Le premier poste que M. Necker ait occupé est celui de ministre de la république de Genève à Paris. Cette désignation de ses concitoyens, qui lui donnait accès à la cour, contribua plus qu’on ne croit à son élévation politique. Si grand qu’eût été en effet le succès de son Éloge de Colbert, qui fut couronné par l’Académie française, et de son Essai sur le commerce des grains, qui excita tant de colère chez les partisans de Turgot, le vieux Maurepas n’aurait pas été chercher M. Necker dans ses bureaux de la rue de Cléry, pour le proposer au choix de Louis XVI, s’il ne l’eût auparavant rencontré à Versailles. Le représentant de la république de Genève était en rapports assez fréquens avec les ministres du roi, et ces fonctions furent pour M. Necker une occasion toute naturelle de nouer connaissance avec des hommes qu’il devait retrouver plus tard comme collègues, comme adversaires ou comme amis. Je m’arrêterai donc un instant sur ces débuts peu connus de sa carrière, qui nous initieront en même temps au secret diplomatique d’une petite république au XVIIIe siècle.

• DONNÉES ENREGISTRÉES:
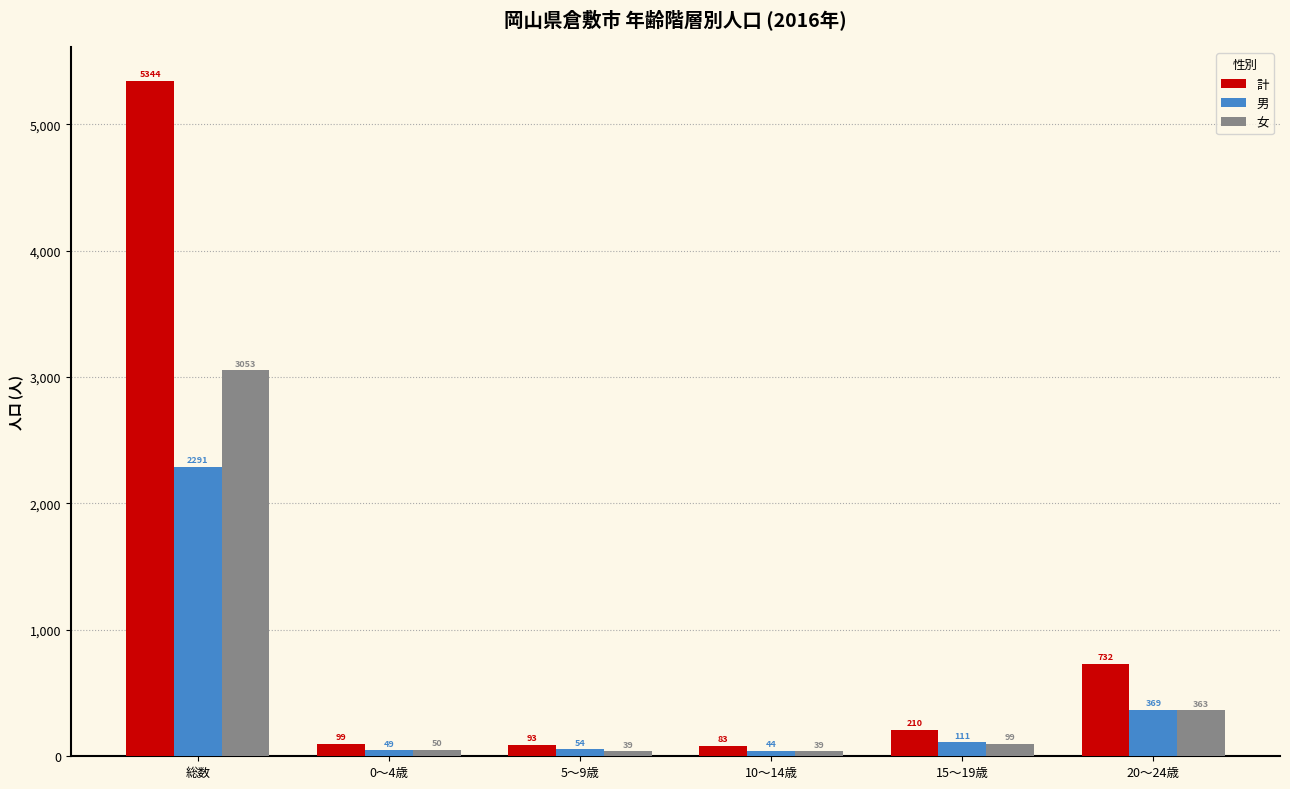

What is the label of the 1st bar from the right?

20～24歳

• EXERCICES:
(A) D'après l'extrait, quel fut le premier poste occupé par M. Necker ?
(B) Reformulez sous forme de liste le paragraphe de l'extrait qui commence par « Le premier poste que M. Necker », en conservant ses faits essentiels.
(C) Prolongez le texte sur les débuts de M. Necker à partir de sa dernière phrase.

• RÉPONSES:
(A) Celui de ministre de la république de Genève à Paris.

(B)
- Premier poste de M. Necker : ministre de la république de Genève à Paris, fonction qui lui donnait accès à la cour.
- Cette désignation a contribué à son élévation politique plus qu'on ne le croit.
- Son Éloge de Colbert, couronné par l'Académie française, et son Essai sur le commerce des grains, qui irrita les partisans de Turgot, ont eu un grand succès.
- Malgré ce succès, Maurepas ne serait pas allé le chercher dans ses bureaux de la rue de Cléry pour le proposer à Louis XVI sans l'avoir d'abord rencontré à Versailles.
- Ces fonctions le mettaient souvent en rapport avec les ministres du roi, qu'il devait retrouver plus tard comme collègues, adversaires ou amis.
- Ces débuts peu connus feront l'objet d'un examen, qui éclairera aussi le secret diplomatique d'une petite république au XVIIIe siècle.

(C)
La république de Genève avait toujours mené une existence assez difficile, resserrée qu’elle était entre le territoire de son ambitieux voisin, le duc de Savoie, et celui de son puissant voisin, le roi de France. À ces difficultés extérieures qui dataient de tout temps étaient venues s’ajouter celles causées par la vivacité des querelles intérieures entre les bourgeois et les natifs, entre les négatifs et les représentans[1]. Déjà ces querelles avaient ensanglanté les rues, et il était à craindre que, sous couleur de maintenir l’ordre, la France n’occupât militairement le territoire de Genève, qu’une fois déjà elle avait fait bloquer par un cordon de troupes. On savait le duc de Choiseul assez mal disposé pour la république, et

  1. On appelait, dans la langue politique de Genève, bourgeois, ceux qui, en vertu de leur naissance, étaient investis du droit exclusif de participer au gouvernement de la république, et natifs, ceux qui, nés sur le territoire de parens étrangers, étaient au contraire exclus de ce droit et même de l’exercice de certaines professions ; représentans, ceux qui avaient adressé des représentations au Magnifique Petit Conseil après la condamnation de l’Émile ; négatifs ceux qui contestaient la légalité de ces représentations. Le Magnifique Petit Conseil, émanation du conseil des deux cents, était composé des syndics et d’un nombre variable de bourgeois. C’était un corps à la fois politique, administratif et judiciaire, qui exerçait presque tous les pouvoirs dans la république.